With the last weight, we get:

----- temperature: 0.5
----- Generating with seed: "o its inmates. he exchange becomes an accomplished fact by two metamorphoses of opposite yet supplem"
ent. e were received that the compinitation of the most part weekly wages that the conditions of the industrial combinations of the workhouse had done fit for instance, and in the history of wages, and the dead with surplus population, that the former decreasing the present degree of the individual capitals suddenly means of production have been accumulated. he colliers will be invosible to the ab

----- temperature: 0.8
----- Generating with seed: "o its inmates. he exchange becomes an accomplished fact by two metamorphoses of opposite yet supplem"
ent to the soil as if the same time a million to the private labourers workshops, and for instance, but in the whole great part of the poorer line. uch additional manufacturers, man and partiarishes the direct and moral less character. o the parish, nay growned up the farmer, may have made him during the expenses of the shorter few during the children than there to the agricultural producers, depe

----- temperature: 1.0
----- Generating with seed: "o its inmates. he exchange becomes an accomplished fact by two metamorphoses of opposite yet supplem"
ents. hey did nearly re-trainsances from, there a struggles gave this life, others, and increased, and this, the parish, and with the bentlember, inhabitantens insufficiency necessary to true than  turn is once people is dwilling; on the worst, taken from the ginane means of subsistence and a larger principels. n the one hand, the expenses of equivalence, takes the viltage uncommon by the use of h

The temperature indicates how “conservative” we want the text generator to be, with lower temperature being more conservative. Realize how the very first text repeats itself a bit.
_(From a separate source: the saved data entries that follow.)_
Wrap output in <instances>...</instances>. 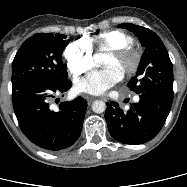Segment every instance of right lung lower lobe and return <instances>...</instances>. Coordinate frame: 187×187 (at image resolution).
Returning <instances> with one entry per match:
<instances>
[{"instance_id":"98d812e1","label":"right lung lower lobe","mask_w":187,"mask_h":187,"mask_svg":"<svg viewBox=\"0 0 187 187\" xmlns=\"http://www.w3.org/2000/svg\"><path fill=\"white\" fill-rule=\"evenodd\" d=\"M71 86L67 79L61 83H24L12 90L13 108L22 132L45 150L68 148L81 134L87 109V102L82 97L60 103L58 111L49 108V98L55 93L66 92Z\"/></svg>"}]
</instances>
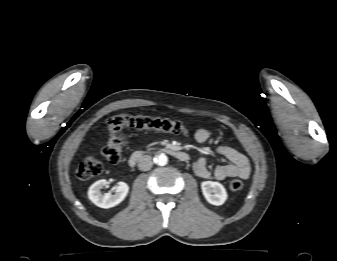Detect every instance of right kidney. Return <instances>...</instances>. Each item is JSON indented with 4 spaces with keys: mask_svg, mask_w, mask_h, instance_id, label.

Surprisingly, it’s not clear to me that the last weight, with much higher loss, performs worse.

Conclusion (so far)

For the task of text generation, a basic(?) seq2seq model seems to overfit a text to regurgitates stuff back out. It’s not clear that the least loss model actually generates the most legible text, but overfitting does not seem to hurt it.

TODO

  1. Try beam search
  2. Try putting attention on it to see what the the model attends to.
  3. Research how others have tried to evaluate generated texts.